ズズズッと音を立てて飲むお茶は、格別だった。

『なんや…。ひーちゃん。やっぱりここにいたのか』
そんな声が聞こえた気がして、思わず横を見る。もちろんそこには誰もいない。
「おばあちゃん」
私は呟いた。ひーちゃんと私のことを呼ぶのはおばあちゃんだけだった。私の名前は玉城(たまき)なのに、おばあちゃんはひーちゃんと私のことを呼ぶ。

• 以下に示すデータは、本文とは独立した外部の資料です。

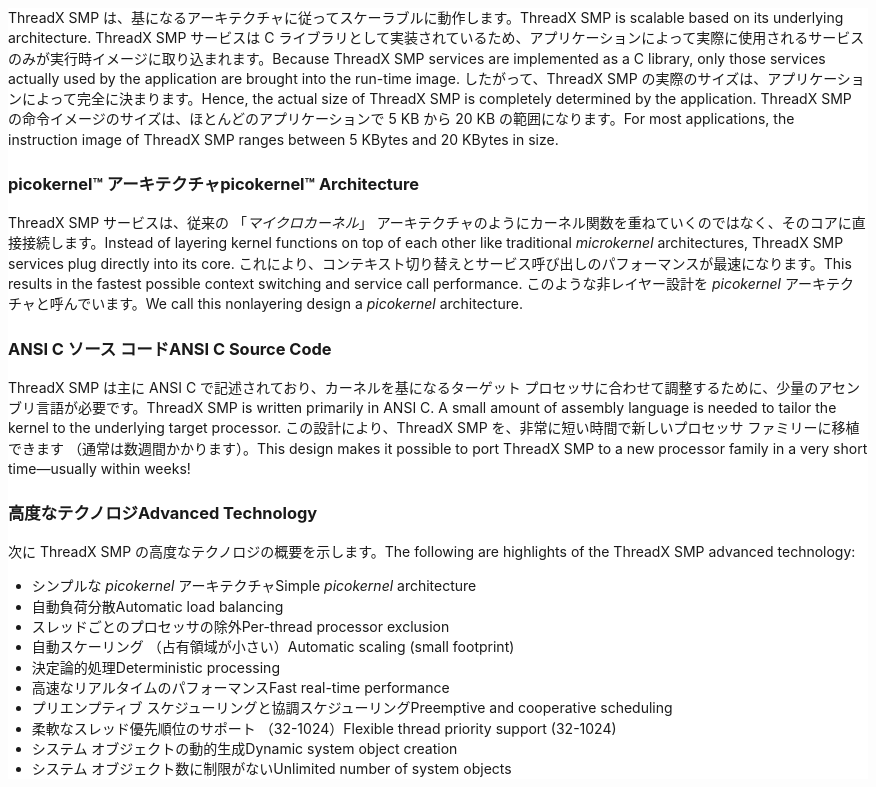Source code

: <span data-ttu-id="5925d-111">ThreadX SMP は、基になるアーキテクチャに従ってスケーラブルに動作します。</span><span class="sxs-lookup"><span data-stu-id="5925d-111">ThreadX SMP is scalable based on its underlying architecture.</span></span> <span data-ttu-id="5925d-112">ThreadX SMP サービスは C ライブラリとして実装されているため、アプリケーションによって実際に使用されるサービスのみが実行時イメージに取り込まれます。</span><span class="sxs-lookup"><span data-stu-id="5925d-112">Because ThreadX SMP services are implemented as a C library, only those services actually used by the application are brought into the run-time image.</span></span> <span data-ttu-id="5925d-113">したがって、ThreadX SMP の実際のサイズは、アプリケーションによって完全に決まります。</span><span class="sxs-lookup"><span data-stu-id="5925d-113">Hence, the actual size of ThreadX SMP is completely determined by the application.</span></span> <span data-ttu-id="5925d-114">ThreadX SMP の命令イメージのサイズは、ほとんどのアプリケーションで 5 KB から 20 KB の範囲になります。</span><span class="sxs-lookup"><span data-stu-id="5925d-114">For most applications, the instruction image of ThreadX SMP ranges between 5 KBytes and 20 KBytes in size.</span></span>

### <a name="picokernel-architecture"></a><span data-ttu-id="5925d-115">picokernel™ アーキテクチャ</span><span class="sxs-lookup"><span data-stu-id="5925d-115">picokernel™ Architecture</span></span> 
<span data-ttu-id="5925d-116">ThreadX SMP サービスは、従来の 「*マイクロカーネル*」 アーキテクチャのようにカーネル関数を重ねていくのではなく、そのコアに直接接続します。</span><span class="sxs-lookup"><span data-stu-id="5925d-116">Instead of layering kernel functions on top of each other like traditional *microkernel* architectures, ThreadX SMP services plug directly into its core.</span></span> <span data-ttu-id="5925d-117">これにより、コンテキスト切り替えとサービス呼び出しのパフォーマンスが最速になります。</span><span class="sxs-lookup"><span data-stu-id="5925d-117">This results in the fastest possible context switching and service call performance.</span></span> <span data-ttu-id="5925d-118">このような非レイヤー設計を *picokernel* アーキテクチャと呼んでいます。</span><span class="sxs-lookup"><span data-stu-id="5925d-118">We call this nonlayering design a *picokernel* architecture.</span></span>

### <a name="ansi-c-source-code"></a><span data-ttu-id="5925d-119">ANSI C ソース コード</span><span class="sxs-lookup"><span data-stu-id="5925d-119">ANSI C Source Code</span></span> 
<span data-ttu-id="5925d-120">ThreadX SMP は主に ANSI C で記述されており、カーネルを基になるターゲット プロセッサに合わせて調整するために、少量のアセンブリ言語が必要です。</span><span class="sxs-lookup"><span data-stu-id="5925d-120">ThreadX SMP is written primarily in ANSI C. A small amount of assembly language is needed to tailor the kernel to the underlying target processor.</span></span> <span data-ttu-id="5925d-121">この設計により、ThreadX SMP を、非常に短い時間で新しいプロセッサ ファミリーに移植できます （通常は数週間かかります）。</span><span class="sxs-lookup"><span data-stu-id="5925d-121">This design makes it possible to port ThreadX SMP to a new processor family in a very short time—usually within weeks!</span></span>

### <a name="advanced-technology"></a><span data-ttu-id="5925d-122">高度なテクノロジ</span><span class="sxs-lookup"><span data-stu-id="5925d-122">Advanced Technology</span></span> 
<span data-ttu-id="5925d-123">次に ThreadX SMP の高度なテクノロジの概要を示します。</span><span class="sxs-lookup"><span data-stu-id="5925d-123">The following are highlights of the ThreadX SMP advanced technology:</span></span>

  - <span data-ttu-id="5925d-124">シンプルな *picokernel* アーキテクチャ</span><span class="sxs-lookup"><span data-stu-id="5925d-124">Simple *picokernel* architecture</span></span>
  - <span data-ttu-id="5925d-125">自動負荷分散</span><span class="sxs-lookup"><span data-stu-id="5925d-125">Automatic load balancing</span></span>
  - <span data-ttu-id="5925d-126">スレッドごとのプロセッサの除外</span><span class="sxs-lookup"><span data-stu-id="5925d-126">Per-thread processor exclusion</span></span>
  - <span data-ttu-id="5925d-127">自動スケーリング （占有領域が小さい）</span><span class="sxs-lookup"><span data-stu-id="5925d-127">Automatic scaling (small footprint)</span></span>
  - <span data-ttu-id="5925d-128">決定論的処理</span><span class="sxs-lookup"><span data-stu-id="5925d-128">Deterministic processing</span></span>
  - <span data-ttu-id="5925d-129">高速なリアルタイムのパフォーマンス</span><span class="sxs-lookup"><span data-stu-id="5925d-129">Fast real-time performance</span></span>
  - <span data-ttu-id="5925d-130">プリエンプティブ スケジューリングと協調スケジューリング</span><span class="sxs-lookup"><span data-stu-id="5925d-130">Preemptive and cooperative scheduling</span></span>
  - <span data-ttu-id="5925d-131">柔軟なスレッド優先順位のサポート （32-1024）</span><span class="sxs-lookup"><span data-stu-id="5925d-131">Flexible thread priority support (32-1024)</span></span>
  - <span data-ttu-id="5925d-132">システム オブジェクトの動的生成</span><span class="sxs-lookup"><span data-stu-id="5925d-132">Dynamic system object creation</span></span>
  - <span data-ttu-id="5925d-133">システム オブジェクト数に制限がない</span><span class="sxs-lookup"><span data-stu-id="5925d-133">Unlimited number of system objects</span></span>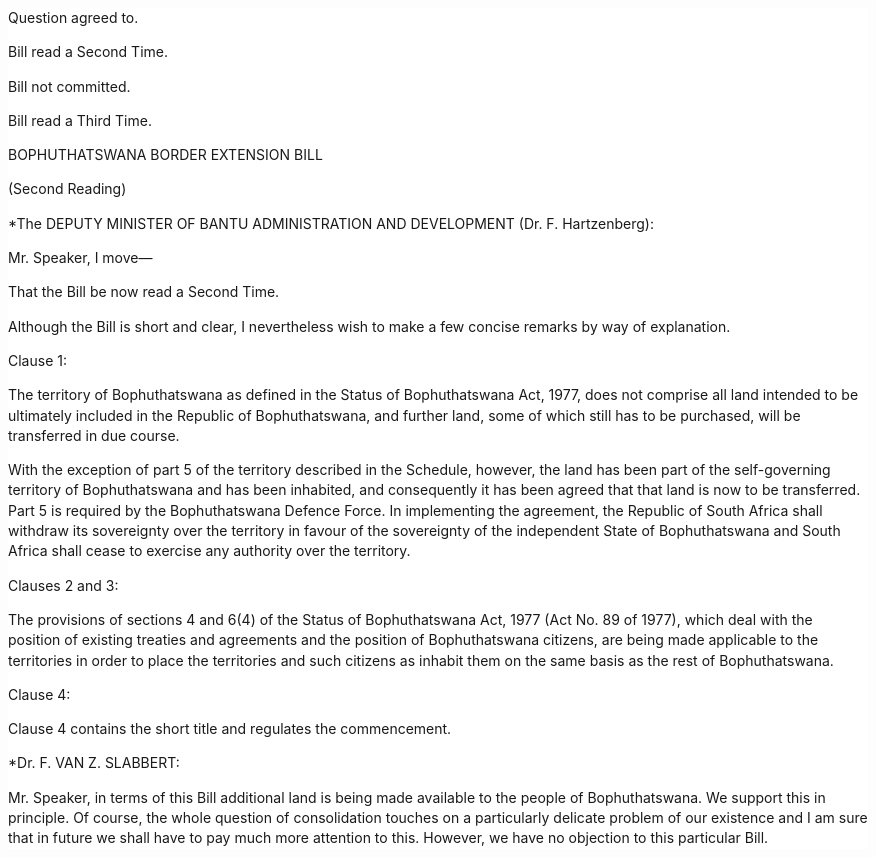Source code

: </speech>

<p>Question agreed to.</p>

<p>Bill read a Second Time.</p>

<p>Bill not committed.</p>

<p>Bill read a Third Time.</p>

</debateSection>

<debateSection name="#bophuthatswana_border_extension_bill">

<heading>BOPHUTHATSWANA BORDER EXTENSION BILL</heading>

<summary>(Second Reading)</summary>

<speech by="#deputy_minister_of_bantu_administration_and_development">

<from>*The <person refersTo="hansard_za">DEPUTY MINISTER OF BANTU ADMINISTRATION AND DEVELOPMENT (Dr. F. Hartzenberg)</person>:</from>

<p>Mr. Speaker, I move&#x2014;</p>

</speech>

<block name="quote">That the Bill be now read a Second Time.</block>

<p>Although the Bill is short and clear, I nevertheless wish to make a few concise remarks by way of explanation.</p>

<p><span class="col_411-412" refersTo="page_0223"/>Clause 1:</p>

<p>The territory of Bophuthatswana as defined in the Status of Bophuthatswana Act, 1977, does not comprise all land intended to be ultimately included in the Republic of Bophuthatswana, and further land, some of which still has to be purchased, will be transferred in due course.</p>

<p>With the exception of part 5 of the territory described in the Schedule, however, the land has been part of the self-governing territory of Bophuthatswana and has been inhabited, and consequently it has been agreed that that land is now to be transferred. Part 5 is required by the Bophuthatswana Defence Force. In implementing the agreement, the Republic of South Africa shall withdraw its sovereignty over the territory in favour of the sovereignty of the independent State of Bophuthatswana and South Africa shall cease to exercise any authority over the territory.</p>

<p>Clauses 2 and 3:</p>

<p>The provisions of sections 4 and 6(4) of the Status of Bophuthatswana Act, 1977 (Act No. 89 of 1977), which deal with the position of existing treaties and agreements and the position of Bophuthatswana citizens, are being made applicable to the territories in order to place the territories and such citizens as inhabit them on the same basis as the rest of Bophuthatswana.</p>

<p>Clause 4:</p>

<p>Clause 4 contains the short title and regulates the commencement.</p>

<speech by="#slabbert">

<from>*Dr. <person refersTo="hansard_za">F. VAN Z. SLABBERT</person>:</from>

<p>Mr. Speaker, in terms of this Bill additional land is being made available to the people of Bophuthatswana. We support this in principle. Of course, the whole question of consolidation touches on a particularly delicate problem of our existence and I am sure that in future we shall have to pay much more attention to this. However, we have no objection to this particular Bill.</p>
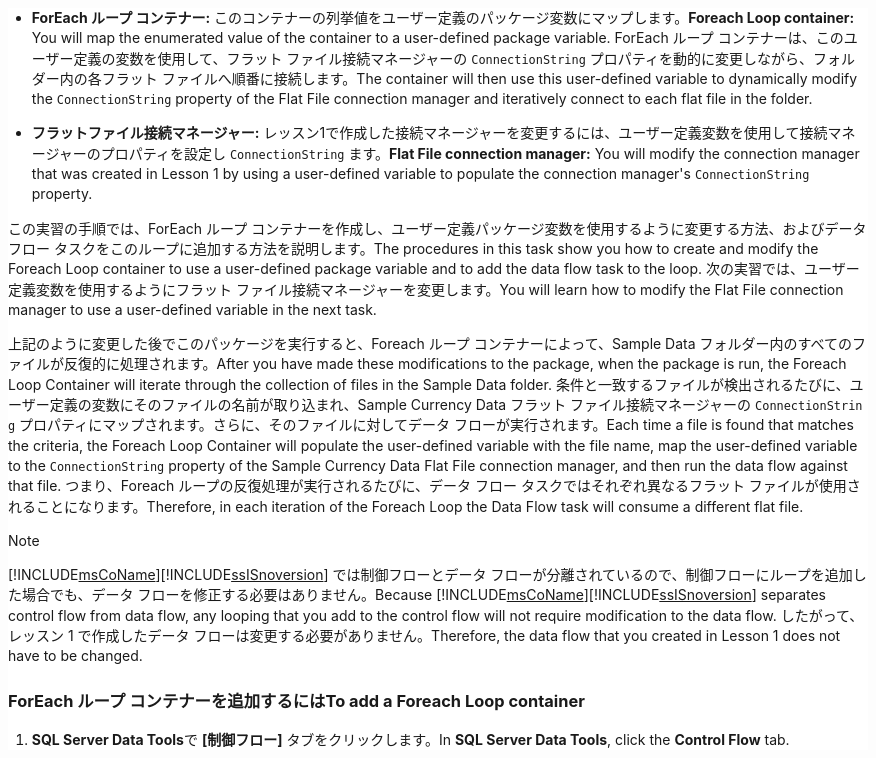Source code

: -   <span data-ttu-id="ad9c5-110">**ForEach ループ コンテナー:** このコンテナーの列挙値をユーザー定義のパッケージ変数にマップします。</span><span class="sxs-lookup"><span data-stu-id="ad9c5-110">**Foreach Loop container:** You will map the enumerated value of the container to a user-defined package variable.</span></span> <span data-ttu-id="ad9c5-111">ForEach ループ コンテナーは、このユーザー定義の変数を使用して、フラット ファイル接続マネージャーの `ConnectionString` プロパティを動的に変更しながら、フォルダー内の各フラット ファイルへ順番に接続します。</span><span class="sxs-lookup"><span data-stu-id="ad9c5-111">The container will then use this user-defined variable to dynamically modify the `ConnectionString` property of the Flat File connection manager and iteratively connect to each flat file in the folder.</span></span>  
  
-   <span data-ttu-id="ad9c5-112">**フラットファイル接続マネージャー:** レッスン1で作成した接続マネージャーを変更するには、ユーザー定義変数を使用して接続マネージャーのプロパティを設定し `ConnectionString` ます。</span><span class="sxs-lookup"><span data-stu-id="ad9c5-112">**Flat File connection manager:** You will modify the connection manager that was created in Lesson 1 by using a user-defined variable to populate the connection manager's `ConnectionString` property.</span></span>  
  
 <span data-ttu-id="ad9c5-113">この実習の手順では、ForEach ループ コンテナーを作成し、ユーザー定義パッケージ変数を使用するように変更する方法、およびデータ フロー タスクをこのループに追加する方法を説明します。</span><span class="sxs-lookup"><span data-stu-id="ad9c5-113">The procedures in this task show you how to create and modify the Foreach Loop container to use a user-defined package variable and to add the data flow task to the loop.</span></span> <span data-ttu-id="ad9c5-114">次の実習では、ユーザー定義変数を使用するようにフラット ファイル接続マネージャーを変更します。</span><span class="sxs-lookup"><span data-stu-id="ad9c5-114">You will learn how to modify the Flat File connection manager to use a user-defined variable in the next task.</span></span>  
  
 <span data-ttu-id="ad9c5-115">上記のように変更した後でこのパッケージを実行すると、Foreach ループ コンテナーによって、Sample Data フォルダー内のすべてのファイルが反復的に処理されます。</span><span class="sxs-lookup"><span data-stu-id="ad9c5-115">After you have made these modifications to the package, when the package is run, the Foreach Loop Container will iterate through the collection of files in the Sample Data folder.</span></span> <span data-ttu-id="ad9c5-116">条件と一致するファイルが検出されるたびに、ユーザー定義の変数にそのファイルの名前が取り込まれ、Sample Currency Data フラット ファイル接続マネージャーの `ConnectionString` プロパティにマップされます。さらに、そのファイルに対してデータ フローが実行されます。</span><span class="sxs-lookup"><span data-stu-id="ad9c5-116">Each time a file is found that matches the criteria, the Foreach Loop Container will populate the user-defined variable with the file name, map the user-defined variable to the `ConnectionString` property of the Sample Currency Data Flat File connection manager, and then run the data flow against that file.</span></span> <span data-ttu-id="ad9c5-117">つまり、Foreach ループの反復処理が実行されるたびに、データ フロー タスクではそれぞれ異なるフラット ファイルが使用されることになります。</span><span class="sxs-lookup"><span data-stu-id="ad9c5-117">Therefore, in each iteration of the Foreach Loop the Data Flow task will consume a different flat file.</span></span>  
  
> [!NOTE]  
>  <span data-ttu-id="ad9c5-118">[!INCLUDE[msCoName](../includes/msconame-md.md)][!INCLUDE[ssISnoversion](../includes/ssisnoversion-md.md)] では制御フローとデータ フローが分離されているので、制御フローにループを追加した場合でも、データ フローを修正する必要はありません。</span><span class="sxs-lookup"><span data-stu-id="ad9c5-118">Because [!INCLUDE[msCoName](../includes/msconame-md.md)][!INCLUDE[ssISnoversion](../includes/ssisnoversion-md.md)] separates control flow from data flow, any looping that you add to the control flow will not require modification to the data flow.</span></span> <span data-ttu-id="ad9c5-119">したがって、レッスン 1 で作成したデータ フローは変更する必要がありません。</span><span class="sxs-lookup"><span data-stu-id="ad9c5-119">Therefore, the data flow that you created in Lesson 1 does not have to be changed.</span></span>  
  
### <a name="to-add-a-foreach-loop-container"></a><span data-ttu-id="ad9c5-120">ForEach ループ コンテナーを追加するには</span><span class="sxs-lookup"><span data-stu-id="ad9c5-120">To add a Foreach Loop container</span></span>  
  
1.  <span data-ttu-id="ad9c5-121">**SQL Server Data Tools**で **[制御フロー]** タブをクリックします。</span><span class="sxs-lookup"><span data-stu-id="ad9c5-121">In **SQL Server Data Tools**, click the **Control Flow** tab.</span></span>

鳥の雛のような大きい目をしているから、とおばあちゃんは言っていた。
そんなおばあちゃんはもうこの世にはいない。
半年前、この世を去った。でも私はまだ、その現実を受け止められずにいた。
まだおばあちゃんが近くにいる気がする。
まだおばあちゃんは生きていて、ひょっこり出てくるんじゃないかって思っている。
「あ、今日は冬晴れやなぁ…」
私は独り言を大きく呟く。
『冬晴れ』という言葉もおばあちゃんに教えてもらった。おばあちゃんは私のこと見てくれているんだろうか。こんなに者家の殻になってしまっている私を…。
私はもう一度、お茶をズズッと飲む。
視界が曇った。
全く、湯気は私の視界を曇らすのが好きやなぁ…。